Photo of Jose Avalos
Associated Faculty, Chemical and Biological Engineering and the Andlinger Center for Energy and the Environment

Contact

javalos@princeton.edu
609-258-9881
Hoyt Chemical Laboratory, 101
Avalos Lab

Research Area

Biochemistry, Biophysics & Structural Biology

Research Focus

Metabolic engineering, organelle engineering, synthetic biology, structural biology, and protein engineering
We engineer organisms with new desirable traits to address challenging problems in human health, sustainable energy, industry, and the environment. Our research interests span metabolic engineering, organelle engineering, synthetic biology, structural biology, and protein engineering.  We take a two-pronged approach to our research. On one hand, we engineer cells forging established methods with new technologies developed in the lab. On the other, we address fundamental questions of protein structure and function, cellular physiology, and metabolism that either currently limit our capabilities in cellular engineering, or that offer opportunities for new technologies. These two facets of the lab complement and fuel each other, as technological developments give rise to new fundamental questions, and basic research opens avenues for new technologies.

Metabolic Engineering

Metabolic engineering is the application of genetic engineering to modify and optimize the metabolism and regulatory systems of an organism to produce or degrade a desired compound. We are currently focused on engineering microorganisms (mostly yeasts) for two possible goals: 1) to produce molecules of commercial value, such as biofuels, bioplastics, commodity chemicals, or specialty chemicals (drugs, pigments, flavorants, etc.) from renewable sources, including cellulosic biomass; or 2) to degrade or remove contaminants from the environment (bioremediation).

Organelle Engineering

Subcellular engineering is a fast-growing field in bioengineering, in which metabolic pathways or other synthetic functions are targeted to specific cellular organelles to take advantage of their unique environments, metabolites, and enzymes, as well as their physical separation from the cytosol. We are particularly interested in mitochondrial engineering, where we have shown that targeting metabolic pathways to yeast mitochondria is an effective way to enhance the productivity of engineered pathways. In addition, we are interested in engineering the mitochondrial physiology to enhance metabolic pathways targeted to this highly dynamic, and versatile organelle.

Synthetic Biology

Synthetic biology combines molecular biology, genetic engineering (including genome editing), directed evolution, biophysics, computational biology, and protein engineering, aiming to generate synthetic phenotypes (analogous to synthetic chemistry aiming to generate synthetic molecules by designing series of chemical reactions). We are particularly interested in developing biosensors and regulatory genetic circuits applicable to metabolic engineering. Biosensors are useful to measure, monitor, screen, or select for desired functions (either natural or engineered). Genetic circuits are useful to control engineered metabolisms and other engineered functions in the cell.
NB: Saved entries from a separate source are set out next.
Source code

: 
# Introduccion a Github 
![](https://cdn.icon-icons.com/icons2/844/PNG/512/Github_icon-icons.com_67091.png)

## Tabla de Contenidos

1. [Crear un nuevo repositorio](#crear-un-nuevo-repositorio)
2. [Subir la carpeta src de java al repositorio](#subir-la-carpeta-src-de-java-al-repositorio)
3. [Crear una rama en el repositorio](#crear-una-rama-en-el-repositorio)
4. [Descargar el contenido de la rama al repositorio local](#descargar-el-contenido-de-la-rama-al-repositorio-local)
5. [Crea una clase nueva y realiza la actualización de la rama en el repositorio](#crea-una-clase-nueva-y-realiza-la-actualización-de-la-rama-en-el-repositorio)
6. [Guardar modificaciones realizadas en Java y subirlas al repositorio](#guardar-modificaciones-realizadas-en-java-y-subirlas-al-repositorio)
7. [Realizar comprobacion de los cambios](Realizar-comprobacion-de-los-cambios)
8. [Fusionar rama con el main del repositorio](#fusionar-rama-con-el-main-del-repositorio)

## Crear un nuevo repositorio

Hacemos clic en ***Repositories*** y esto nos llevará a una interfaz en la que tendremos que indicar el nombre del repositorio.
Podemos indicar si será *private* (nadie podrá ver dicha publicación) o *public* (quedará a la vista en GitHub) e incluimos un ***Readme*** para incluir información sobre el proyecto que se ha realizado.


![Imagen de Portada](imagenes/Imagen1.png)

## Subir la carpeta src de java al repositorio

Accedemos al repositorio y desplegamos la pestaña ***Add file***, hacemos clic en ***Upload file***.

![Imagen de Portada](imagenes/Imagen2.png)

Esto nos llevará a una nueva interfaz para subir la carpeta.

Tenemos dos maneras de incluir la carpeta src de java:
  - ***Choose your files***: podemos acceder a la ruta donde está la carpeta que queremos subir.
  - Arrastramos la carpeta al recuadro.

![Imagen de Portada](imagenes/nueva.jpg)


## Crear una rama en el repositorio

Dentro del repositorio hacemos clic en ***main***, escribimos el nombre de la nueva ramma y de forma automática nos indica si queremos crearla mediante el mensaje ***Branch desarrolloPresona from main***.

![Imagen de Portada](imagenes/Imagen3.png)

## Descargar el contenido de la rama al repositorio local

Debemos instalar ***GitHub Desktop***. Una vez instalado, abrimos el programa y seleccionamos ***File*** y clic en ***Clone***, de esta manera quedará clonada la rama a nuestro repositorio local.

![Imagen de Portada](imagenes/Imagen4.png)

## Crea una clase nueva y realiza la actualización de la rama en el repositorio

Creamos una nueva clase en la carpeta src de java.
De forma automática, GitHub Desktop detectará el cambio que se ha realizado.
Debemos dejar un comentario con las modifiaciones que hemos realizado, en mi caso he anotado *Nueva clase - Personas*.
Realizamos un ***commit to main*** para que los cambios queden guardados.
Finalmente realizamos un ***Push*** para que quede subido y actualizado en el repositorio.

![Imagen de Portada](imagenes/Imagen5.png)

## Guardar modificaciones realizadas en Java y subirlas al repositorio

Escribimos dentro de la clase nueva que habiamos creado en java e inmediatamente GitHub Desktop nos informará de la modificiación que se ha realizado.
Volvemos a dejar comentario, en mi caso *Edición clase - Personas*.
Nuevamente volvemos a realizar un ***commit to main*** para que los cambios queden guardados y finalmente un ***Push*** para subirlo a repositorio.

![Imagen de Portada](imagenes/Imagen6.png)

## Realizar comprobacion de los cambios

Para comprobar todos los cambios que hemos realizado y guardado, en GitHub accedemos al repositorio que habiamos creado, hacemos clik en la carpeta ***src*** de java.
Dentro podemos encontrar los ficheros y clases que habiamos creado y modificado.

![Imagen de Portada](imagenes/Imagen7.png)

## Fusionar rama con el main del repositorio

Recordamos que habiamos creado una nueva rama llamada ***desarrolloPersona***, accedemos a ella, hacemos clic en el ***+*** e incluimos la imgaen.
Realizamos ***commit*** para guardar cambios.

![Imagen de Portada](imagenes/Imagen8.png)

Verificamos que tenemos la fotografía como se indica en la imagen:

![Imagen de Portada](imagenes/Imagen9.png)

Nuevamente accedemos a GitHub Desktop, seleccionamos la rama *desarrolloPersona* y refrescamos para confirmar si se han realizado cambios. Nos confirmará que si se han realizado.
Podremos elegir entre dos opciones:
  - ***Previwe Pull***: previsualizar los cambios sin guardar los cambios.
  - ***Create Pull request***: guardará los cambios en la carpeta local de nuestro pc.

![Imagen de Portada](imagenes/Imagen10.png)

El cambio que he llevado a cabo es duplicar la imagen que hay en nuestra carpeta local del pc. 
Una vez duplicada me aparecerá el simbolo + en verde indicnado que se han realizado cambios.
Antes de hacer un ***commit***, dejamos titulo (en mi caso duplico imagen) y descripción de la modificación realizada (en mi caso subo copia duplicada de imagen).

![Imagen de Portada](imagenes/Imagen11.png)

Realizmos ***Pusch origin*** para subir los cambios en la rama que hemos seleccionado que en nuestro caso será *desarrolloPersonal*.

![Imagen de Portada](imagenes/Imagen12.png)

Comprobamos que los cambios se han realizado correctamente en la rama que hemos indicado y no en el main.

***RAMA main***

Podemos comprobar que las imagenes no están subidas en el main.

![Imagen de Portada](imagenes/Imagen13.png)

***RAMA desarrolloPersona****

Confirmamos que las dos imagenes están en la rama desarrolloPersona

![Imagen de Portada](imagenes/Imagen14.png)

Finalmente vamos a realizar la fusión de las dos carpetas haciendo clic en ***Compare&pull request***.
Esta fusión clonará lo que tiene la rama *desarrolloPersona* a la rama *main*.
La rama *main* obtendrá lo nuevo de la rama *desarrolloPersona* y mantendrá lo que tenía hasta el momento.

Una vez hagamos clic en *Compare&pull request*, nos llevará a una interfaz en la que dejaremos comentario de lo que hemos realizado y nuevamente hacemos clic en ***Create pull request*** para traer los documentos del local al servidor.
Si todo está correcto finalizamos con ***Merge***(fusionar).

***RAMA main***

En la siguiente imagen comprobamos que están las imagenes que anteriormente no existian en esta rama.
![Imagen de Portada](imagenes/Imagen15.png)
Structural Biology and Protein Engineering

Our efforts in synthetic biology and metabolic engineering are complemented by fundamental studies on the molecular structure and function of the proteins involved, such as enzymes, transmembrane transporters, receptors, and transcription factors. To study these proteins in molecular detail, we use different biophysical and biochemical methods, including X-ray crystallography. Understanding the relationship between the structure and function of these proteins significantly enhances our ability to engineer them with new functions relevant to metabolic engineering or synthetic biology.